Dunque, il patrimonio è ancora molto, ma decisamente mal alloccato, e si sta erodendo. Anche perché nell’ultimo quarto di secolo prima della pandemia, cioè in una fase storica in cui tutto si espandeva, la nostra economia è cresciuta poco o niente, accumulando un gap rispetto ai principali concorrenti nella competizione globale, che oggi, nel quadro della drammatica incertezza geopolitica in cui viviamo, è molto difficile, per non dire impossibile, colmare. Specie se continua la narrazione di comodo (e, ancor più grave, frutto di crassa ignoranza) sulle origini delle nostre difficoltà. In questi anni è infatti passata l’idea che il benessere ci sia stato sottratto dall’avvento della moneta unica europea, dalla globalizzazione, dalla rivoluzione digitale, insomma dagli incredibili cambiamenti avvenuti nel mondo che ci avrebbero sottratto i nostri privilegi. Mentre la responsabilità è solo nostra.
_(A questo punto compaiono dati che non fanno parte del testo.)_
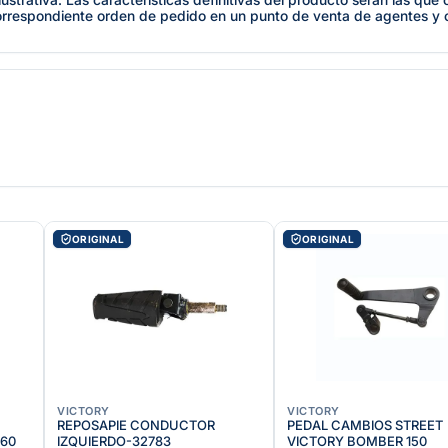
orrespondiente orden de pedido en un punto de venta de agentes y
ORIGINAL
ORIGINAL
VICTORY
VICTORY
REPOSAPIE CONDUCTOR
PEDAL CAMBIOS STREET
060
IZQUIERDO-32783
VICTORY BOMBER 150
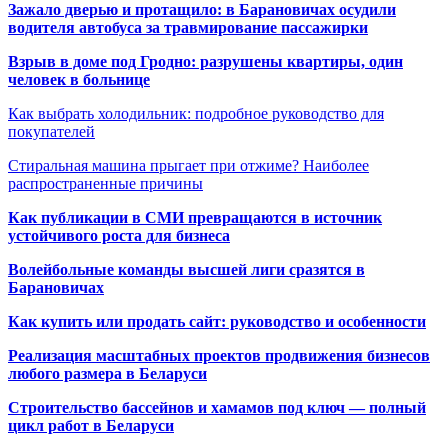
Зажало дверью и протащило: в Барановичах осудили
водителя автобуса за травмирование пассажирки
Взрыв в доме под Гродно: разрушены квартиры, один
человек в больнице
Как выбрать холодильник: подробное руководство для
покупателей
Стиральная машина прыгает при отжиме? Наиболее
распространенные причины
Как публикации в СМИ превращаются в источник
устойчивого роста для бизнеса
Волейбольные команды высшей лиги сразятся в
Барановичах
Как купить или продать сайт: руководство и особенности
Реализация масштабных проектов продвижения бизнесов
любого размера в Беларуси
Строительство бассейнов и хамамов под ключ — полный
цикл работ в Беларуси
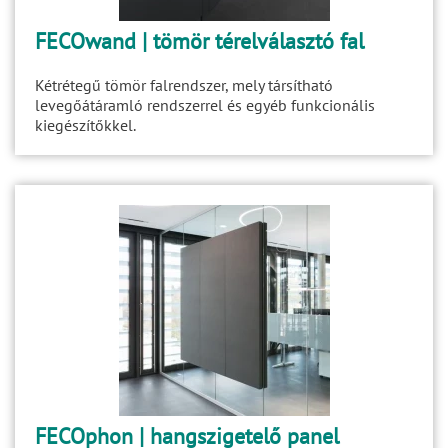
FECOwand | tömör térelválasztó fal
Kétrétegű tömör falrendszer, mely társítható
levegőátáramló rendszerrel és egyéb funkcionális
kiegészítőkkel.
FECOphon | hangszigetelő panel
Di una classe dirigente che non ha avuto visione e lungimiranza, praticando la politica delle illusioni, e della vecchia struttura della società che ha preferito difendere le rendite di posizione piuttosto che affrontare a viso aperto le sfide della modernità.
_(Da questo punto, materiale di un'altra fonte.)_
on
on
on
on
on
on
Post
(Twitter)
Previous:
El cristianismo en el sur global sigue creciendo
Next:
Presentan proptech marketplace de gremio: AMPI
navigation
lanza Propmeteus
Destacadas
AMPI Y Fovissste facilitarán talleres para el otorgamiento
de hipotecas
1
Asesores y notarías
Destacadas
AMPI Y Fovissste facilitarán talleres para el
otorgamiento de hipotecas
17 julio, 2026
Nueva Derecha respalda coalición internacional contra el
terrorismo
 La ricchezza diffusa, quella che ha creato il ceto medio più vasto del mondo  si è consentita un livello di benessere tra i più significativi al mondo, anche perché accompagnato da straordinarie eccellenze in quei diversi ambiti che abbiamo definito “made in Italy”. Solo che si è votata, quella società, più a consumare la ricchezza accumulata che a crearne di nuova, assecondata da una classe politica che ha preferito costruire strumenti per mantenere quei livelli di consumo – dalla bonus economy alla tolleranza dell’evasione fiscale e del “nero” – invece che tornare a scatenare gli animal spirits, quelli che secondo la definizione keynesiana hanno dato vita alla stagione della “crescita felice”. Ora il giocattolo si è rotto. Perché in un mondo che corre velocemente, spinto da innovazioni epocali come l’intelligenza artificiale – verso cui è significativa la diffidenza che il sistema paese Italia mostra – la società del benessere conservativo non è fatta per reggere la competizione.
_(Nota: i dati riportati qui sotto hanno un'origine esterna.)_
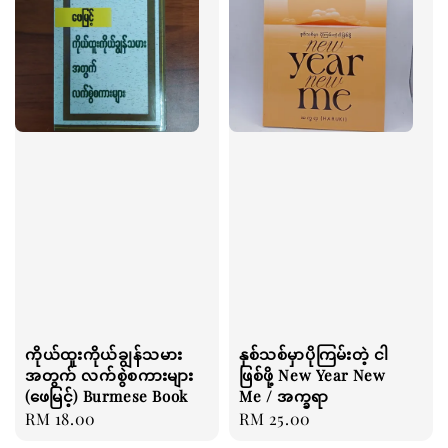
ကိုယ်ထူးကိုယ်ချွန်သမား
နှစ်သစ်မှာပိုကြမ်းတဲ့ ငါ
အတွက် လက်စွဲစကားများ
ဖြစ်ဖို့ New Year New
(ဖေမြင့်) Burmese Book
Me / အက္ခရာ
Regular
RM 18.00
Regular
RM 25.00
price
price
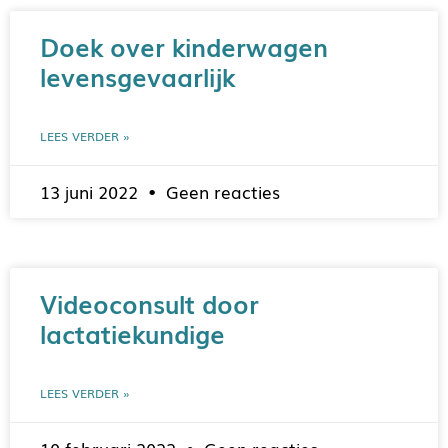
Doek over kinderwagen
levensgevaarlijk
LEES VERDER »
13 juni 2022
Geen reacties
Videoconsult door
lactatiekundige
LEES VERDER »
Ci vorranno anni perché le fila del grande ceto medio italico si assottiglino, trasformandoci in una “società miserabile di massa”. Ma è del paese che lasciamo ai nostri figli e nipoti, quello di cui stiamo parlando. Ed è a questa prospettiva, da rovesciare, che dovrebbero guardare coloro che, a destra come a sinistra, continuano ad ignorare i numeri e a chiudere gli occhi di fronte alla realtà.